Figure 4 shows results for the ratio between REG and WB measures of sweat [Na+], [K+], and [Cl] as well as SR during LOW and MOD trials. The 11-site aggregate comparison between LOW and MOD trials was not significant for sweat [Na+] (p = 0.31), sweat [Cl] (p = 0.58), or SR (p = 0.50), but was significant for sweat [K+] (p = 0.03). There was a significant main effect of intensity (p = 0.04) and main effect of region (p < 0.0001), but no intensity-by-region interaction (p = 0.24) on the sweat [Na+] ratio. Log transformation was required for the sweat [Cl], [K+], and RSR ratio data prior to ANOVA. There was a significant main effect of region (p < 0.0001) and intensity (p = 0.01), but no intensity-by-region interaction (p = 0.47) on the sweat [Cl] ratio. There was a main effect of intensity (p < 0.01) and main effect of region (p < 0.0001), but no intensity-by-region interaction (p = 0.06) on the sweat [K+] ratio.
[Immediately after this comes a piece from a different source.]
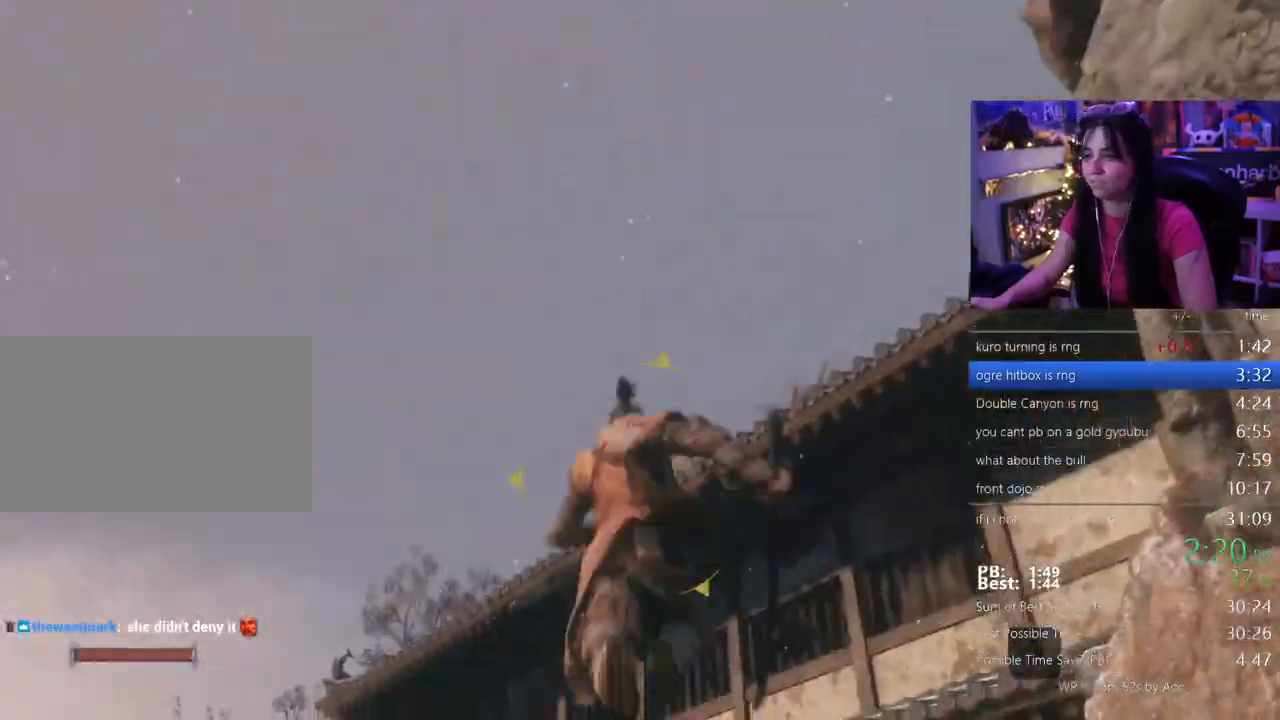
{"keys": [], "mouse": [], "events": []}
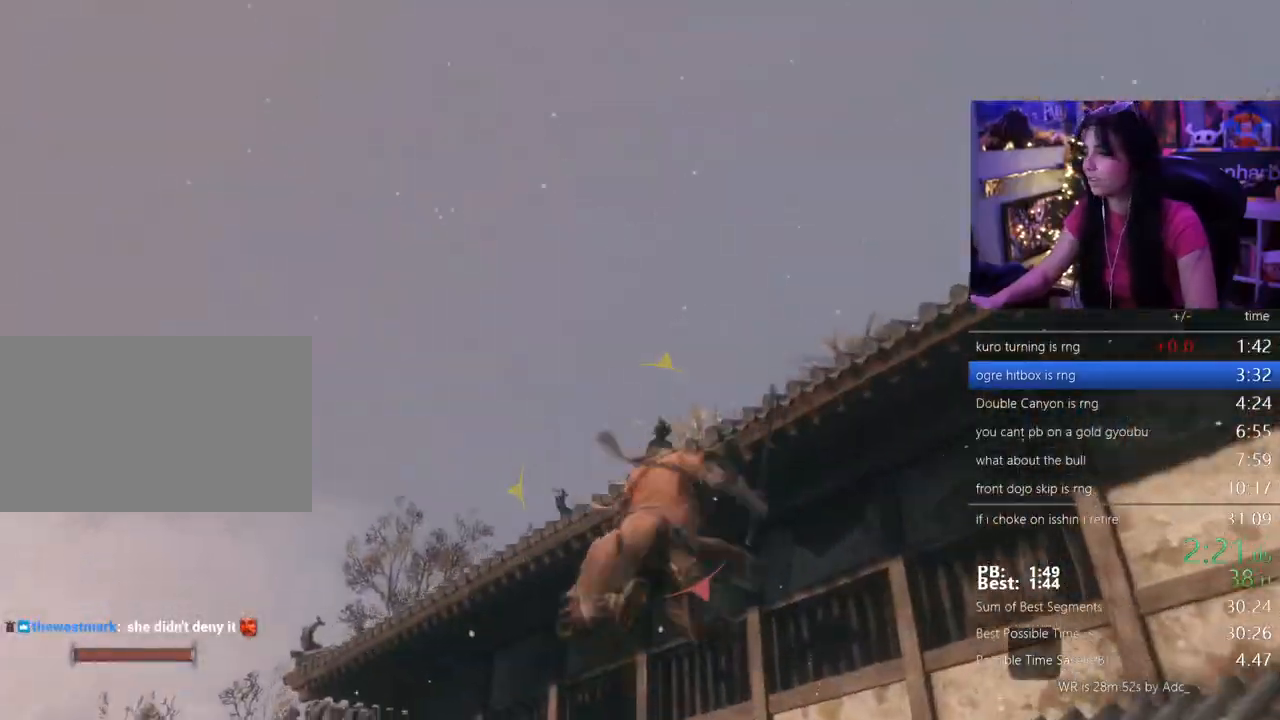
{"keys": [], "mouse": [], "events": []}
There was a main effect of region (p < 0.0001), but no effect of intensity (p = 0.53) or intensity-by-region interaction (p = 0.36) on the SR ratio.

Fig. 4
figure 4

Ratio between regional and whole-body measures of sweat sodium, chloride, and potassium concentrations as well as sweating rate during LOW and MOD intensity trials. n = 11 for all sites except D. Wrist and V. Wrist, where n = 10. D dorsal, V ventral. *p < 0.05, LOW vs. MOD for 11-site aggregate (paired t tests). There was a significant main effect of intensity and region, but no interaction on the sweat [Na+], [Cl], and [K+] ratios. There was a significant main effect of region, but no effect of intensity or interaction on the sweating rate ratio. Letters indicate regional differences collapsed across LOW and MOD (sites sharing same letter are not significantly different). Dashed line indicates ratio of 1.0 (regional = whole body)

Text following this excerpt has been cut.